Ebola Burials in DRC

Content by: South-South News

23 May 2018, New York, USA | South-South News — In Bolenge cemetery in Mbandaka city, in the Democratic Republic of Congo, Congolese Red Cross volunteers are conducting the safe and dignified burial of a patient who may have died of Ebola. Safe and dignified burials are critical to reducing the risk of Ebola spreading within affected communities.

The World Health Organization’s team leader for Viral Haemorrhagic Fevers Dr. Pierre Formenty highlights the importance of these types of burials to supporting communities and enabling response operations.

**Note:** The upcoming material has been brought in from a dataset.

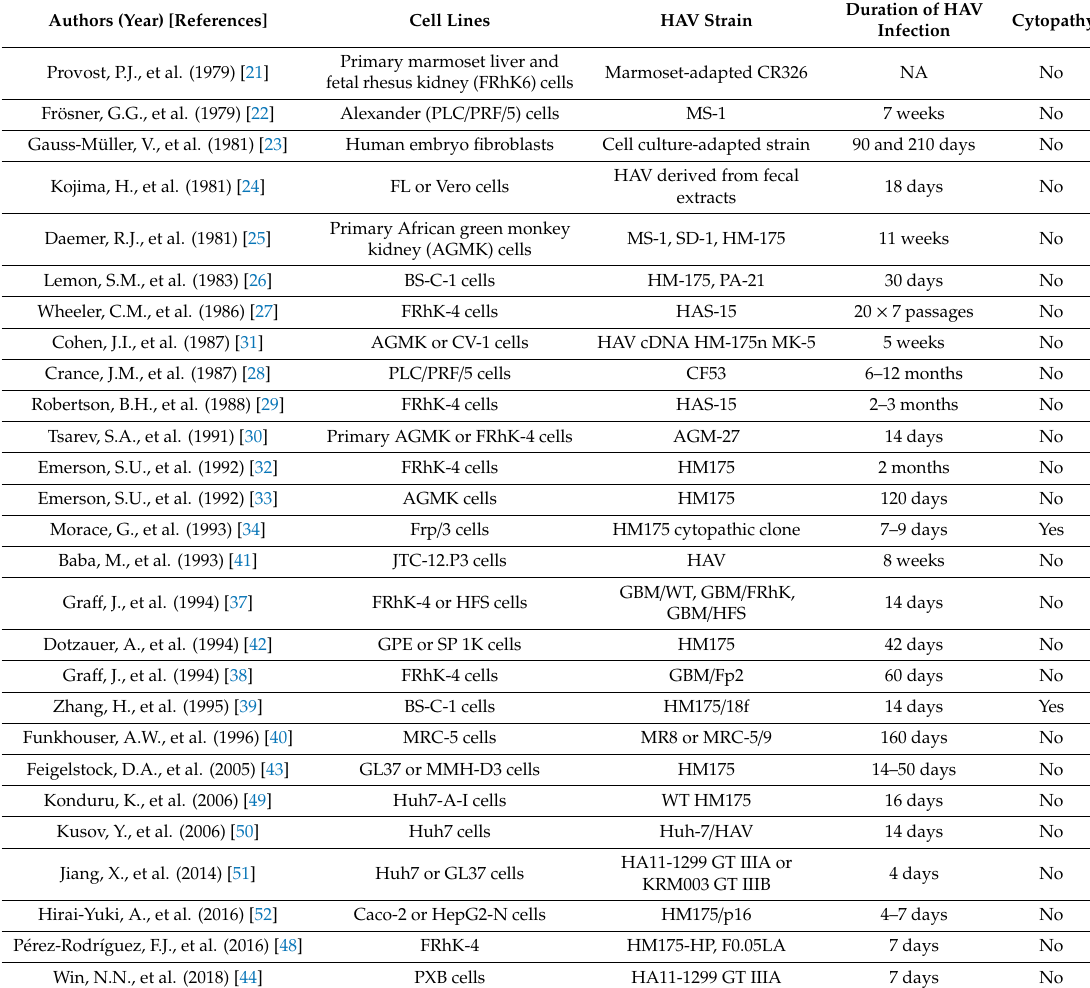
Table 1. Cell lines supporting hepatitis A virus (HAV)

“With Ebola when people are dying they are very infectious. So it is important to have safe burials because then you decrease the chance of human-to-human transmission, but it is also important to have dignified burials so that the community is in agreement, the community can do the mourning. Because if we don’t do that then the community is upset, and you can have problems with the community that can hamper all the outbreak response operations. It’s important to do it safely but to do it dignified,” said Formenty.

From April 4 through May 16, 2018, a total of 45 Ebola virus disease cases have been reported in DRC, including 25 deaths: 14 confirmed, 21 probable, and 10 suspected. More than 530 contacts have been identified and are being followed-up.

WHO is deploying experts, coordinating partners, gathering and testing samples, providing supplies and equipment, tracing contacts, improving data collection and management, supporting life-saving care, strengthening infection prevention and control, supporting safe and dignified burials, and engaging communities.

The Ministry of Health – with support from WHO, Gavi, Médecins Sans Frontières, UNICEF and other health partners – will conduct ring vaccination of high-risk populations in affected health zones as soon as possible.